Como já citado, eles sempre tiveram como principal atividade o comércio. E para facilitar as coisas, muitos destes persas eram recém-convertidos ao islã. Não nasceram muçulmanos, mas abraçaram a nova religião.

Mas diferente dos omíadas, os abácidas mudaram consideravelmente o tratamento dispensado aos convertidos. Durante a dinastia omíada o poder, status e a riqueza eram mantidos como um monopólio das elites árabes muçulmanas. Havia junto aos povos conquistados um incentivo fiscal para aquele que aceitava o islã e entrava para a umma islâmica, mas o convertido precisava ser adotado por um clã, e era chamado de mawlā, ou “dependente”.

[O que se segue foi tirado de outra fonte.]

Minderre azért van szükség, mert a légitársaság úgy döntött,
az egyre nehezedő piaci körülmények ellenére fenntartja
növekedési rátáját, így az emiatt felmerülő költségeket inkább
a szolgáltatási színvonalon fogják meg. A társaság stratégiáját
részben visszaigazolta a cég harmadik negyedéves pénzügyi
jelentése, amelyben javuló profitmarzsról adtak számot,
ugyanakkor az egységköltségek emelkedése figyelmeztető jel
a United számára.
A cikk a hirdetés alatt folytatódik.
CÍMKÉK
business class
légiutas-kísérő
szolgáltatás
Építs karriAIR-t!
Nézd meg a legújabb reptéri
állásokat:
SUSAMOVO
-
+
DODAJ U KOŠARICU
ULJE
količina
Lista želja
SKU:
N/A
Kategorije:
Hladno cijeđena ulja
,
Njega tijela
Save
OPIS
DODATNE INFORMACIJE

Os omíadas consideravam este mawlā um cidadão de segunda classe, e era comum que o mawlā sofresse discriminação financeira, por exemplo, pagando mais impostos ou um preço maior por um determinado produto.

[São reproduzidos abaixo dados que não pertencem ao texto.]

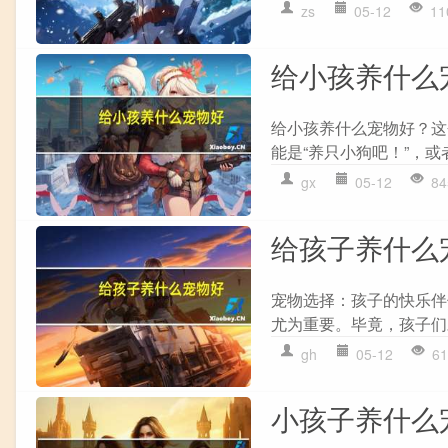
zs
05-12
11
给小孩养什么
给小孩养什么宠物好？这
能是“养只小狗吧！”，或
gx
05-12
84
给孩子养什么
宠物选择：孩子的快乐伴
尤为重要。毕竟，孩子们
gh
05-12
61
小孩子养什么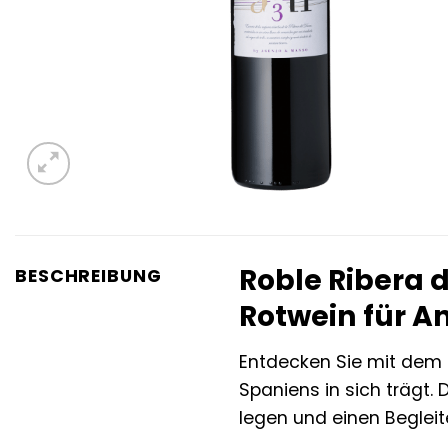
Roble Ribera 
BESCHREIBUNG
Rotwein für A
Entdecken Sie mit dem
Spaniens in sich trägt. 
legen und einen Beglei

Estes mawāli, descontentes, apoiaram os abácidas e receberam o que reivindicavam após a tomada do poder pela nova dinastia: igualdade em uma sociedade definida pela religião e pela cultura, e não mais por critérios étnicos.

A manutenção da unidade islâmica: Bagdá, o centro cultural

Como manter a unidade agregando tantos povos diferentes, não forçando-os à conversão — os muçulmanos respeitavam o culto dos povos conquistados, se estes povos resolvessem mante-lo — e ainda assim expandir sua cultura? Simples: o idioma! O árabe era a língua oficial do governo, do comércio e da religião, e em pouco tempo tornou-se um idioma erudito, tamanha a quantidade de conhecimento absorvido e difundido pelos muçulmanos.

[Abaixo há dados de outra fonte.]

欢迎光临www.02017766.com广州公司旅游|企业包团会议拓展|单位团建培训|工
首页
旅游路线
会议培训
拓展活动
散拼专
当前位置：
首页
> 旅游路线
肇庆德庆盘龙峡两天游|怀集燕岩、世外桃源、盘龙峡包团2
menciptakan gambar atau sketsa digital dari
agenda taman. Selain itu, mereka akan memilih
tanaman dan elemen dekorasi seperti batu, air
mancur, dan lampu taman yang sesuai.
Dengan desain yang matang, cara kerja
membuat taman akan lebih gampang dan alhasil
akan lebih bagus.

Bagdá passou a receber estudiosos de vários pontos do planeta. Romanos orientais, indianos, chineses, egípcios, gregos e os já citados persas dividiram conhecimento com os muçulmanos.

As ideias de Aristóteles e de outros pensadores da antiguidade foram traduzidas para o árabe.

Astronomia, medicina, matemática e outros campos do conhecimento humano na época receberam contribuições dos estudiosos árabes.

Perto dos europeus que viviam sob a autoridade católica romana — impossível não comparar, desculpem —, o muçulmano “comum” tinha à sua disposição muito mais conhecimento. O índice de analfabetismo era baixíssimo. Já na Europa, a “leitura” e a “escrita” estava reservadas aos monges e alguns nobres que tinham interesse em aprender. E só.

Mas estas características são normais aos povos que convivem com o comércio forte. Os árabes estavam em vários lugares, tendo contato com diversas culturas, levando e agregando costumes de acordo com a conveniência. Não é de se espantar que hoje esta cultura esteja espalhada pelo mundo inteiro.

Assim, sem precisar guerrear na maioria das vezes, os árabes fortaleciam a jihad e espalhavam a palavra de Alah pelo mundo afora.

Fonte:

[1] FLETCHER, Richard. "A cruz e o crescente: cristianismo e islã, de Maomé à Reforma"; Editora Nova Fronteira, 2003.